= EXERCISE =
In the records below, the line with "Esta etapa é" and every line after it must be written out exactly; no pictures belong in the result.

= RECORD SET =
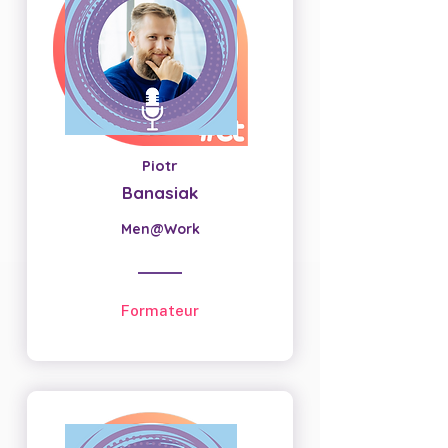
Piotr
Banasiak
Men@Work
Formateur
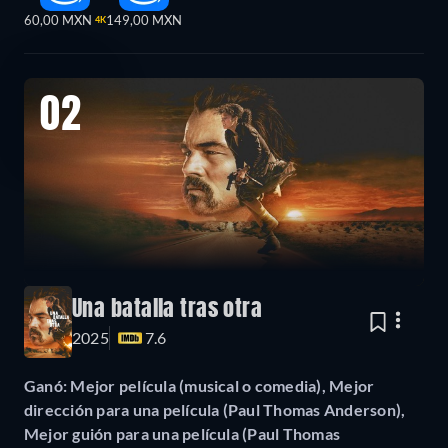
60,00 MXN
149,00 MXN
4K
02
Una batalla tras otra
2025
7.6
Ganó: Mejor película (musical o comedia), Mejor
dirección para una película (Paul Thomas Anderson),
Mejor guión para una película (Paul Thomas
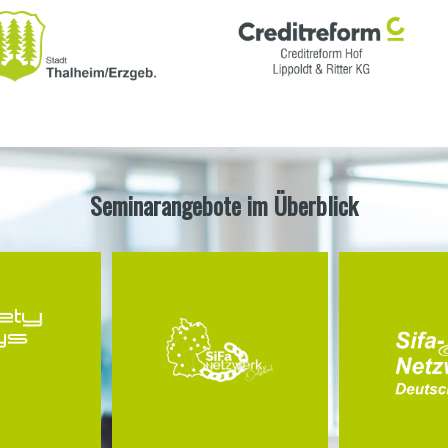
Seminarangebote im Überblick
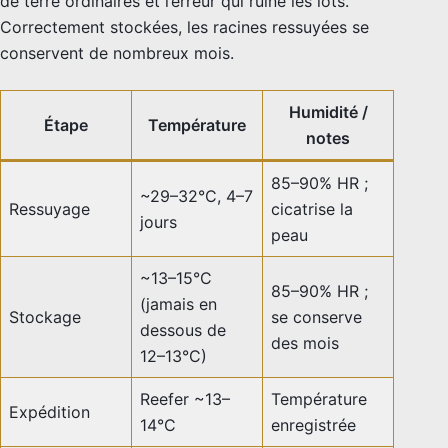
de terre ordinaires et l’erreur qui ruine les lots.
Correctement stockées, les racines ressuyées se
conservent de nombreux mois.
Humidité /
Étape
Température
notes
85–90% HR ;
~29–32°C, 4–7
Ressuyage
cicatrise la
jours
peau
~13–15°C
85–90% HR ;
(jamais en
Stockage
se conserve
dessous de
des mois
12–13°C)
Reefer ~13–
Température
Expédition
14°C
enregistrée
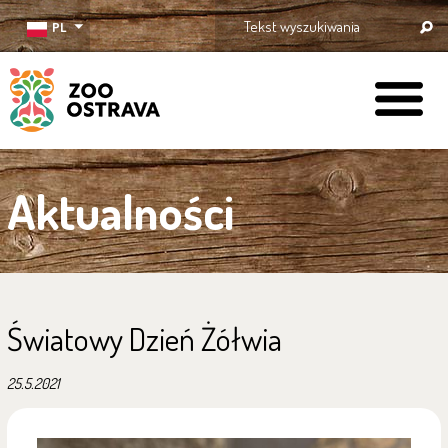
PL
ZOO Ostrava
Aktualności
Światowy Dzień Żółwia
25.5.2021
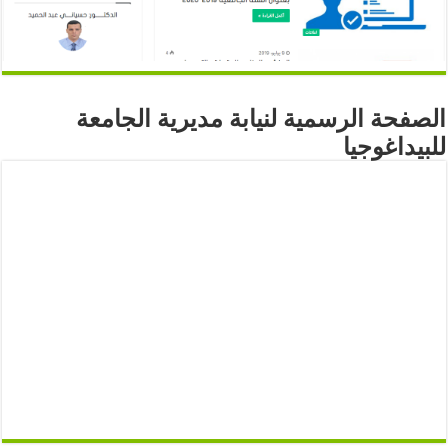
الصفحة الرسمية لنيابة مديرية الجامعة
للبيداغوجيا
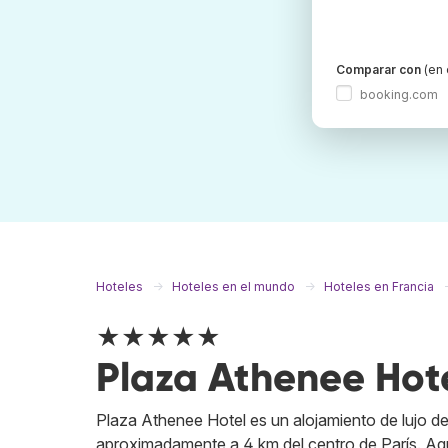
Comparar con
(en 
booking.com
Hoteles
Hoteles en el mundo
Hoteles en Francia
★★★★★
Plaza Athenee Hot
Plaza Athenee Hotel es un alojamiento de lujo de
aproximadamente a 4 km del centro de París. Aqu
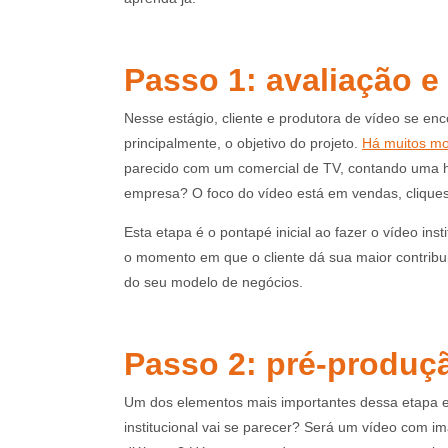
Passo 1: avaliação e
Nesse estágio, cliente e produtora de vídeo se en
principalmente, o objetivo do projeto.
Há muitos mo
parecido com um comercial de TV, contando uma hi
empresa? O foco do vídeo está em vendas, cliques,
Esta etapa é o pontapé inicial ao fazer o vídeo ins
o momento em que o cliente dá sua maior contribuiç
do seu modelo de negócios.
Passo 2: pré-produç
Um dos elementos mais importantes dessa etapa e
institucional vai se parecer? Será um vídeo com 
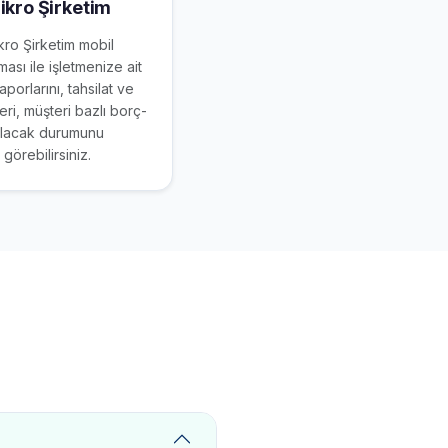
ikro Şirketim
kro Şirketim mobil
ası ile işletmenize ait
raporlarını, tahsilat ve
ri, müşteri bazlı borç-
lacak durumunu
görebilirsiniz.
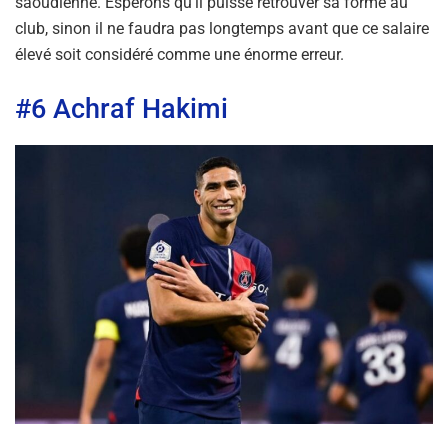
saoudienne. Espérons qu’il puisse retrouver sa forme au
club, sinon il ne faudra pas longtemps avant que ce salaire
élevé soit considéré comme une énorme erreur.
#6 Achraf Hakimi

= REPLY TO THE EXERCISE =
Esta etapa é o pontapé inicial ao fazer o vídeo ins
o momento em que o cliente dá sua maior contribuiç
do seu modelo de negócios.
Passo 2: pré-produç
Um dos elementos mais importantes dessa etapa e
institucional vai se parecer? Será um vídeo com 
ikro Şirketim
kro Şirketim mobil
ası ile işletmenize ait
raporlarını, tahsilat ve
ri, müşteri bazlı borç-
lacak durumunu
görebilirsiniz.
saoudienne. Espérons qu’il puisse retrouver sa forme au
club, sinon il ne faudra pas longtemps avant que ce salaire
élevé soit considéré comme une énorme erreur.
#6 Achraf Hakimi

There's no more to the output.